───── Exercise materials

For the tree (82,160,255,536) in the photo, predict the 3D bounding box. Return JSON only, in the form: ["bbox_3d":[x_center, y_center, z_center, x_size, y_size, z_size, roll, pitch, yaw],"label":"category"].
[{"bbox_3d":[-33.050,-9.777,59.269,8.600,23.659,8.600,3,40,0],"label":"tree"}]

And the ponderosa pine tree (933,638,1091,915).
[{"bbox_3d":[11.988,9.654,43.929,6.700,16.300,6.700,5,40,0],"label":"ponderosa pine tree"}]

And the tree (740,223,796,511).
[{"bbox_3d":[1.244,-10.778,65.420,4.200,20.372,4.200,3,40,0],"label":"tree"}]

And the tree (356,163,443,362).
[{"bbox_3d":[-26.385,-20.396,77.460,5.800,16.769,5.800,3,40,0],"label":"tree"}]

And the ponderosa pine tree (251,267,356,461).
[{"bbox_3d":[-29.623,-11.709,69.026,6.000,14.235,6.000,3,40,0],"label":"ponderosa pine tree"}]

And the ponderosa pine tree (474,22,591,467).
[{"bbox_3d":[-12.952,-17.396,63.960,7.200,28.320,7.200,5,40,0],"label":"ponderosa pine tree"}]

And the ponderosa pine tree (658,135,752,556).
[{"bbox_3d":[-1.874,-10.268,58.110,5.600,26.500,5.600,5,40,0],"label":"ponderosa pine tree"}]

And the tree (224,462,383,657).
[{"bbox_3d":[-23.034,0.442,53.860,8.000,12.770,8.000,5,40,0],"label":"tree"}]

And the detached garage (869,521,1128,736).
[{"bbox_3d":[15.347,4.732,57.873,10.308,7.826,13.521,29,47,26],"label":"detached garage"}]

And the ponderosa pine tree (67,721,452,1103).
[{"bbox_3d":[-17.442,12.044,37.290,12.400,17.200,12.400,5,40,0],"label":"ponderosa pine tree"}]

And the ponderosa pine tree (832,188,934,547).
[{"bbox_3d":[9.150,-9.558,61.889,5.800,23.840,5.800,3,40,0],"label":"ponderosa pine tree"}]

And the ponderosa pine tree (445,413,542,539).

──────────

Can you turn everything from the line containing "And the tree (740,223,796,511)." down to the last line of the material above, both ends included, into a JSON list of strings with one string per line and no blank lines?

-- Output of the exercise --
[
  "And the tree (740,223,796,511).",
  "[{\"bbox_3d\":[1.244,-10.778,65.420,4.200,20.372,4.200,3,40,0],\"label\":\"tree\"}]",
  "And the tree (356,163,443,362).",
  "[{\"bbox_3d\":[-26.385,-20.396,77.460,5.800,16.769,5.800,3,40,0],\"label\":\"tree\"}]",
  "And the ponderosa pine tree (251,267,356,461).",
  "[{\"bbox_3d\":[-29.623,-11.709,69.026,6.000,14.235,6.000,3,40,0],\"label\":\"ponderosa pine tree\"}]",
  "And the ponderosa pine tree (474,22,591,467).",
  "[{\"bbox_3d\":[-12.952,-17.396,63.960,7.200,28.320,7.200,5,40,0],\"label\":\"ponderosa pine tree\"}]",
  "And the ponderosa pine tree (658,135,752,556).",
  "[{\"bbox_3d\":[-1.874,-10.268,58.110,5.600,26.500,5.600,5,40,0],\"label\":\"ponderosa pine tree\"}]",
  "And the tree (224,462,383,657).",
  "[{\"bbox_3d\":[-23.034,0.442,53.860,8.000,12.770,8.000,5,40,0],\"label\":\"tree\"}]",
  "And the detached garage (869,521,1128,736).",
  "[{\"bbox_3d\":[15.347,4.732,57.873,10.308,7.826,13.521,29,47,26],\"label\":\"detached garage\"}]",
  "And the ponderosa pine tree (67,721,452,1103).",
  "[{\"bbox_3d\":[-17.442,12.044,37.290,12.400,17.200,12.400,5,40,0],\"label\":\"ponderosa pine tree\"}]",
  "And the ponderosa pine tree (832,188,934,547).",
  "[{\"bbox_3d\":[9.150,-9.558,61.889,5.800,23.840,5.800,3,40,0],\"label\":\"ponderosa pine tree\"}]",
  "And the ponderosa pine tree (445,413,542,539)."
]